La France a exprimé son chagrin. Pour Jean d’Ormesson, dans la cour des Invalides, c’était l’hommage des corps constitués, du Président de la République aux « Immortels » de l’Académie française, pour cet écrivain enchanteur devenu leur doyen après avoir été leur cadet… Répondant à son vœu, Emmanuel Macron a posé sur son cercueil un crayon, « le crayon des enchantements ».
Pour Johnny Hallyday, ce chanteur à la voix puissante, après un impeccable défilé de motos sur les Champs-Elysées, la messe solennelle d’un Requiem rempli d’espérance, en l’église de la Madeleine. Devant près d’un million de « fans » jusque sur la Place de la Concorde, et plusieurs millions de téléspectateurs stupéfaits et bouleversés.
Après un éloge funèbre du Président de la République sur le parvis de l’église, cette messe a été dite devant le Tout-Paris du monde du spectacle et les représentants de l’Etat. Dans un silence absolu, observé jusque dans les rues par la foule immense des fans et des amis de Johnny. Pour celui qui était « une force qui va », comme l’a dit Emmanuel Macron citant Victor Hugo. Mais aussi pour un croyant.

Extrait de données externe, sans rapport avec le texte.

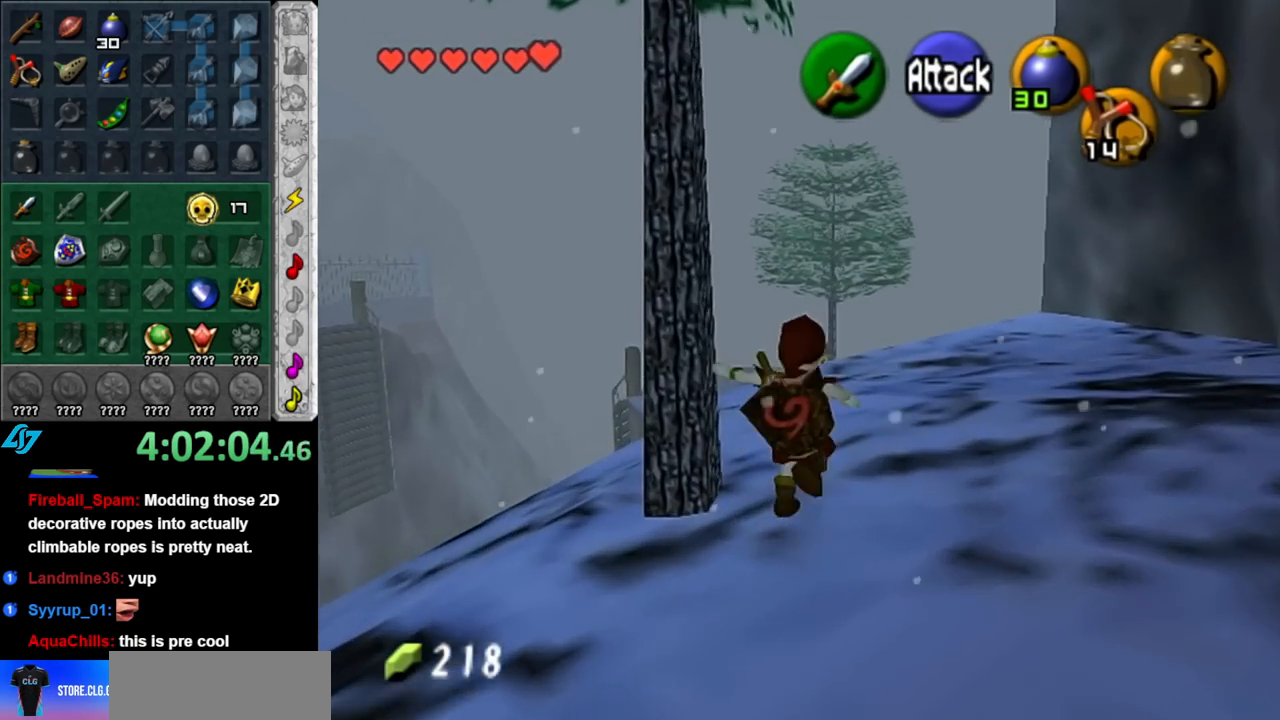
{"buttons": [], "left_stick": "up-right", "right_stick": "center", "events": [[33, "A", "up"], [467, "left_stick", "up-right"]]}
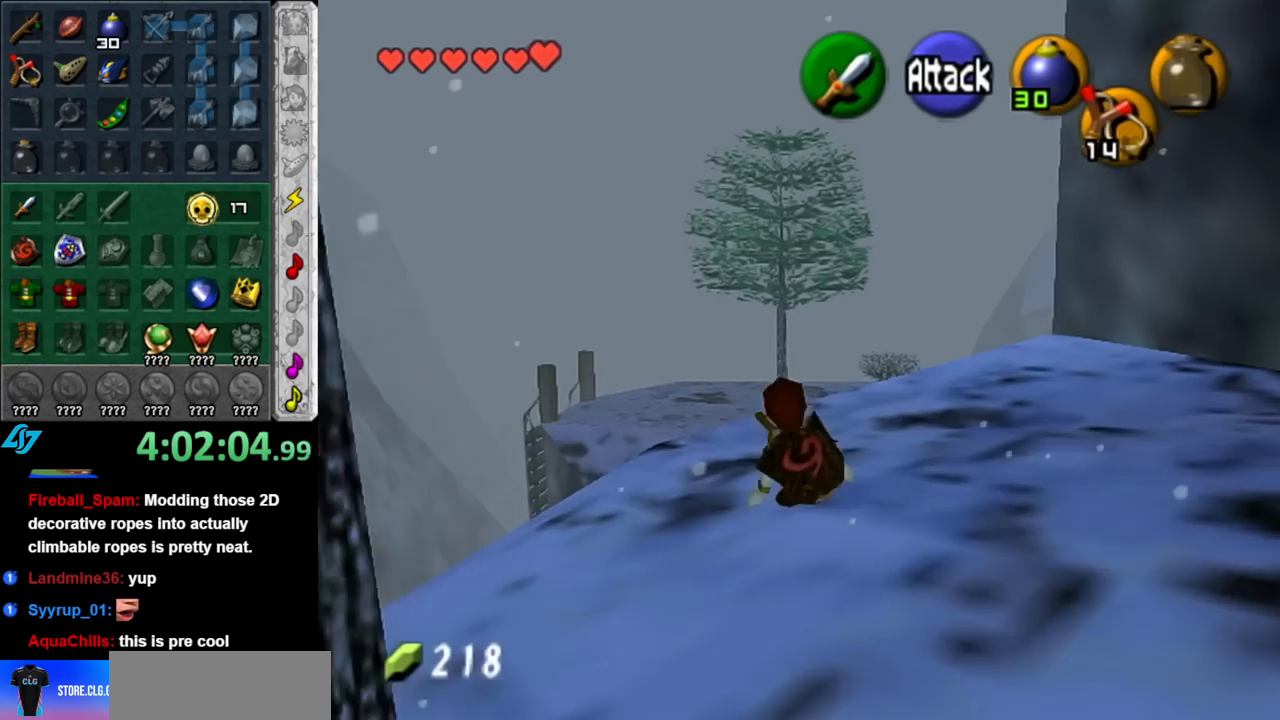
{"buttons": [], "left_stick": "up-right", "right_stick": "center", "events": []}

Devant son épouse Laeticia qui, très digne, portait sur elle la croix de son mari, devant sa famille, on a salué l’esprit d’enfance de Johnny Hallyday. Un homme bienveillant doté de « la faculté de pardon », dont le maître-mot était « amour ». Un homme qui, mourant, a levé les yeux au ciel. Le jour de l’adieu de ses amis, au-dessus de la capitale d’une France qui se souvenait de son baptême, le ciel était d’un azur serein et doux.